## [Document passage]
»»

The Imperial Hotel was constructed in 1878 and was significant for being the only hotel in the Blue Mountains to trade continuously under its own name. The hotel closed in 2016 pending renovations. It was sold in 2017, again in 2024 and then again in 2025. Despite plans for reopening it has remained closed during that time and repeatedly been broken into and vandalised.

== Present day ==

Today, Mount Victoria is a small township with a large number of historic buildings and a few attractions including the Post Office, a Hall which is used as a cinema, the Imperial Hotel, the Toll Keepers Cottage and a museum at the railway station.

The town is the starting point for many bushwalks and features several lookouts over the Kanimbla Valley including the lookout from Mount Piddington.

««

## [Data extracts]
»»

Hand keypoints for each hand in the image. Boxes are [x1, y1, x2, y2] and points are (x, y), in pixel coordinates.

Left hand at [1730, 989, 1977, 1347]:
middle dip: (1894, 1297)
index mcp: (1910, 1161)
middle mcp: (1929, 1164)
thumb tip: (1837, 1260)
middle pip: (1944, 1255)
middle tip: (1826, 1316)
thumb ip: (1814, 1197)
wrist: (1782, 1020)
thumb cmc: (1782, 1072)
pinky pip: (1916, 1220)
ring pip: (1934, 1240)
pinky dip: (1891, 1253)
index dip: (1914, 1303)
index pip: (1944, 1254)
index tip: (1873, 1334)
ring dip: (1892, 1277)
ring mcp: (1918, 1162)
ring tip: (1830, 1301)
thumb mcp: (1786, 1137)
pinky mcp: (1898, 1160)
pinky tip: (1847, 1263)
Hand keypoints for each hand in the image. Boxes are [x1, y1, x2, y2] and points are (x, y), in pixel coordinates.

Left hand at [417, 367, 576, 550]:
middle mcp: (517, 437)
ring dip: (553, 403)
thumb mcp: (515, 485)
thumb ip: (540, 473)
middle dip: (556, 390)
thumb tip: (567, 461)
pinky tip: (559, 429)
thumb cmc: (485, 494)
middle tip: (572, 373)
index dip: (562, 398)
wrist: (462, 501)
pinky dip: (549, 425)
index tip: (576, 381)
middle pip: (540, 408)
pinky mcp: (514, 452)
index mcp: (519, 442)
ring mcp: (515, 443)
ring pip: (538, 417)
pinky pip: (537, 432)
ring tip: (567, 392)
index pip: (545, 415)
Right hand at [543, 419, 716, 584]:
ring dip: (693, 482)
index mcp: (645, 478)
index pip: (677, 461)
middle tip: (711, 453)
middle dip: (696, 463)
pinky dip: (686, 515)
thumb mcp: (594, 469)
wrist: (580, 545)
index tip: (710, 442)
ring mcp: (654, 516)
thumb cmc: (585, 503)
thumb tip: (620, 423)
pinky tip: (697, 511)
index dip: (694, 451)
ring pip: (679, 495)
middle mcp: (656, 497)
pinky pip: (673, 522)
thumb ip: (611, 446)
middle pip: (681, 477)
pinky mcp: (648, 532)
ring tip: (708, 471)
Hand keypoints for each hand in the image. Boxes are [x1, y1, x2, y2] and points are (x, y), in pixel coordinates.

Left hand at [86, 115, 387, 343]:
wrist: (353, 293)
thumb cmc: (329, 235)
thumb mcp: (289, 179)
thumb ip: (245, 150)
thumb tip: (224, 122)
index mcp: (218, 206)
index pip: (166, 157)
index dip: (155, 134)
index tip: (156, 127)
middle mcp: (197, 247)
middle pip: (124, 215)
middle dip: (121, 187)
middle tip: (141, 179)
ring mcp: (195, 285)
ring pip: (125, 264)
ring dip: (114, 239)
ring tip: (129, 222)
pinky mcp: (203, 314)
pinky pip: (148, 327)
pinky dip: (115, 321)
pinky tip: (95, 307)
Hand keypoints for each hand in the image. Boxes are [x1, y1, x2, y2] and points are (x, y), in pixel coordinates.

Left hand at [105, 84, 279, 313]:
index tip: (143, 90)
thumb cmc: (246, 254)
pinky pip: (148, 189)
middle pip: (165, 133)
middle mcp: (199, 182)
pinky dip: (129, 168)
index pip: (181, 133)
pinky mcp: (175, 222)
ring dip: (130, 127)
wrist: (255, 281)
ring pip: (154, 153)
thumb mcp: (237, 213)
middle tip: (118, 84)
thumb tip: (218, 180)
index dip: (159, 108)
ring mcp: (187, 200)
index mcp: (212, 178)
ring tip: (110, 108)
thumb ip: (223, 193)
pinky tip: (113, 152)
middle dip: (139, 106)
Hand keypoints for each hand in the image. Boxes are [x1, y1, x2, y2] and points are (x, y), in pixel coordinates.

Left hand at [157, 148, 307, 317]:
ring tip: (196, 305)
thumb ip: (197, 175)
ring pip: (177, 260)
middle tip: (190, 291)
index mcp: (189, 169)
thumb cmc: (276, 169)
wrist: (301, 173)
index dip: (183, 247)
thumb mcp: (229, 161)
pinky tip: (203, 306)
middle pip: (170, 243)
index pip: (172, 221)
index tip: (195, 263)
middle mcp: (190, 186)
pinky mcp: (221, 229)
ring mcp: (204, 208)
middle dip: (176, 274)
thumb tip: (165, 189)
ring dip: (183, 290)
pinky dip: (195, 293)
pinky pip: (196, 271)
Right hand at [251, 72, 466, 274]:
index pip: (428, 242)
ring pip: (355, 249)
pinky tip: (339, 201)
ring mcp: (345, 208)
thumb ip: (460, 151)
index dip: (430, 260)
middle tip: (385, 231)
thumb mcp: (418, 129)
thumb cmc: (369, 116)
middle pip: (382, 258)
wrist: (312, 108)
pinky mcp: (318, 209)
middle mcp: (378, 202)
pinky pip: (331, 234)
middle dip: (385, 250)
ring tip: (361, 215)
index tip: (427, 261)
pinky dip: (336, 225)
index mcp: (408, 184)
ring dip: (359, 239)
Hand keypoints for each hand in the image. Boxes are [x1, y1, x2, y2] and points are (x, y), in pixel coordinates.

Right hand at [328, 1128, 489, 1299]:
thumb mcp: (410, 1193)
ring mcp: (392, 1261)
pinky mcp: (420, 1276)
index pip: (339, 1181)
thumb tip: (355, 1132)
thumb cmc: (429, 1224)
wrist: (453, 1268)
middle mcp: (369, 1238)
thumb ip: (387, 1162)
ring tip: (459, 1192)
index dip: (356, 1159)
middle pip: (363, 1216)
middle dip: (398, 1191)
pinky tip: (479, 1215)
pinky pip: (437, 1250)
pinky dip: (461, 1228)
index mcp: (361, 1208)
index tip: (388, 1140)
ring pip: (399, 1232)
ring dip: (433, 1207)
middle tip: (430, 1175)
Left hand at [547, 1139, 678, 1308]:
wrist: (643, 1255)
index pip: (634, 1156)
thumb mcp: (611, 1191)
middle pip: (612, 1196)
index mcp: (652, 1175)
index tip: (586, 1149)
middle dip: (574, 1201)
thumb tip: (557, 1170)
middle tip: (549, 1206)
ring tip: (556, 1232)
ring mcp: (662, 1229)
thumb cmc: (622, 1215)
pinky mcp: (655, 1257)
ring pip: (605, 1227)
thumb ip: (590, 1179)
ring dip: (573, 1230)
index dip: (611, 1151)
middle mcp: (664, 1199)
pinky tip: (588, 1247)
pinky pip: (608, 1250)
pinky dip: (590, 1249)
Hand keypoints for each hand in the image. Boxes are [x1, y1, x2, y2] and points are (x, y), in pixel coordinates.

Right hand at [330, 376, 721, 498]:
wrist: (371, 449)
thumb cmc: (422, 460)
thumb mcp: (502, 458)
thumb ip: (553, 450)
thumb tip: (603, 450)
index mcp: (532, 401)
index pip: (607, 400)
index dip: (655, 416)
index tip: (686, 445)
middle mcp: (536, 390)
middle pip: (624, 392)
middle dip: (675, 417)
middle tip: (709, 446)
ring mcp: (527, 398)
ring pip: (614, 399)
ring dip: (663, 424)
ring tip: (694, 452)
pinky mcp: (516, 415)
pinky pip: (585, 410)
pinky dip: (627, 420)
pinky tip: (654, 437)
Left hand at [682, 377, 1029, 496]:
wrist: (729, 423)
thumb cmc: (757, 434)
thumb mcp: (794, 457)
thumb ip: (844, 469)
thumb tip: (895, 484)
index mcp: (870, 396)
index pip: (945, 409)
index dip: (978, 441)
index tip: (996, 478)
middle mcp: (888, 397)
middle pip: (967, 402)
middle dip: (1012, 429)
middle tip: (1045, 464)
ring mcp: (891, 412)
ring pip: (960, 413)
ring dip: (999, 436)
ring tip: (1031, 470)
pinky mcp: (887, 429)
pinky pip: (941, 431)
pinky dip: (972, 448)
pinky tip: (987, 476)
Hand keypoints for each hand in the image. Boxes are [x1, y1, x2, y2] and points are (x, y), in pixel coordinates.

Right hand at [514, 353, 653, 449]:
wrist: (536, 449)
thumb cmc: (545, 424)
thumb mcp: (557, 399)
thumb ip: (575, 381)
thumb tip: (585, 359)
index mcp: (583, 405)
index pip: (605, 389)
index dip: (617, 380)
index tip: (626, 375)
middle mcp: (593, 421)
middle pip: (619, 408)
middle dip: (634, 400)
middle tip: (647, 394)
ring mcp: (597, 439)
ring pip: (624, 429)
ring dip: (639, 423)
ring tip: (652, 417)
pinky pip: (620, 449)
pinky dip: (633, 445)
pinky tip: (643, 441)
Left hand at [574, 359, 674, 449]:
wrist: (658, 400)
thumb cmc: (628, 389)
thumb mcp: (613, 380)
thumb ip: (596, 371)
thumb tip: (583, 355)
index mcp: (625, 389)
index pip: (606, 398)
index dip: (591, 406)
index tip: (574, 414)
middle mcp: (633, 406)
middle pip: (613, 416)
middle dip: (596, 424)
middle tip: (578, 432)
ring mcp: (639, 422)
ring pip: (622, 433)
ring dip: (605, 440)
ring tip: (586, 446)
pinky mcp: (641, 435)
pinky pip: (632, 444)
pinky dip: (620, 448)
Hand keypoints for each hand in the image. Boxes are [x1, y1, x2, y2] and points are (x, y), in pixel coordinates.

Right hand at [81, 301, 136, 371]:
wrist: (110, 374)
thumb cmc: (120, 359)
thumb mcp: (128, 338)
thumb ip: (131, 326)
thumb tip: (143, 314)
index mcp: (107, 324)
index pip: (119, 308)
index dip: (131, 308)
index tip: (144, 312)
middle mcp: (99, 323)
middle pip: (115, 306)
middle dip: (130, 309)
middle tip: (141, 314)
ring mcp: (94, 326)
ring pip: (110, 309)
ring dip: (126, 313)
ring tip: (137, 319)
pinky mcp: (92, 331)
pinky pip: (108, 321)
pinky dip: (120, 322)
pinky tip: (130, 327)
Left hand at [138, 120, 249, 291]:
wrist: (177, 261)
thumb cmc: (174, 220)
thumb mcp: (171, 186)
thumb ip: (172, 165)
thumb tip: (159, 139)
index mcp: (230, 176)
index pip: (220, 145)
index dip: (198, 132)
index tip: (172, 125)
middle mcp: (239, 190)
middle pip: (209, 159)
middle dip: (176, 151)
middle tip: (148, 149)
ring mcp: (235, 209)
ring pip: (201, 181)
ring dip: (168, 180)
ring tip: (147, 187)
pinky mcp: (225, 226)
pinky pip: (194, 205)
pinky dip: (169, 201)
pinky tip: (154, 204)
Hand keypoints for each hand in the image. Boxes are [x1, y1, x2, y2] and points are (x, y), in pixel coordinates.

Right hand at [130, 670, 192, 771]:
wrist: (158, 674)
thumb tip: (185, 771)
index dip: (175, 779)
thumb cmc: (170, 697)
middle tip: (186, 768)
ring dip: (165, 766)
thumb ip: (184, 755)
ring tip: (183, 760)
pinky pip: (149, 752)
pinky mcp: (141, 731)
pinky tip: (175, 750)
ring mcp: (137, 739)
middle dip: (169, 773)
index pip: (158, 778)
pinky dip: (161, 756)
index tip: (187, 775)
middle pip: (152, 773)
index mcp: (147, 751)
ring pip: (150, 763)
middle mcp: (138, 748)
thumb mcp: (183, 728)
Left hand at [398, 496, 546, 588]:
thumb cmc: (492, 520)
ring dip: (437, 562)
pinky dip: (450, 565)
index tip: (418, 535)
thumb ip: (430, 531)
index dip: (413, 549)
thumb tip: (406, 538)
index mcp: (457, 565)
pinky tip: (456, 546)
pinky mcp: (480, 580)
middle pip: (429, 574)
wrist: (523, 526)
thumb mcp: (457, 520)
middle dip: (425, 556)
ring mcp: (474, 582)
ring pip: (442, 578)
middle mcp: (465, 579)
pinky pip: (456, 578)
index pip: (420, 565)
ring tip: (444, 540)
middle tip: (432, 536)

««

## [Description of the task]
Copy the Mount Victoria passage word for word, from start to finish.

## [Answer to the problem]
The Imperial Hotel was constructed in 1878 and was significant for being the only hotel in the Blue Mountains to trade continuously under its own name. The hotel closed in 2016 pending renovations. It was sold in 2017, again in 2024 and then again in 2025. Despite plans for reopening it has remained closed during that time and repeatedly been broken into and vandalised.

== Present day ==

Today, Mount Victoria is a small township with a large number of historic buildings and a few attractions including the Post Office, a Hall which is used as a cinema, the Imperial Hotel, the Toll Keepers Cottage and a museum at the railway station.

The town is the starting point for many bushwalks and features several lookouts over the Kanimbla Valley including the lookout from Mount Piddington.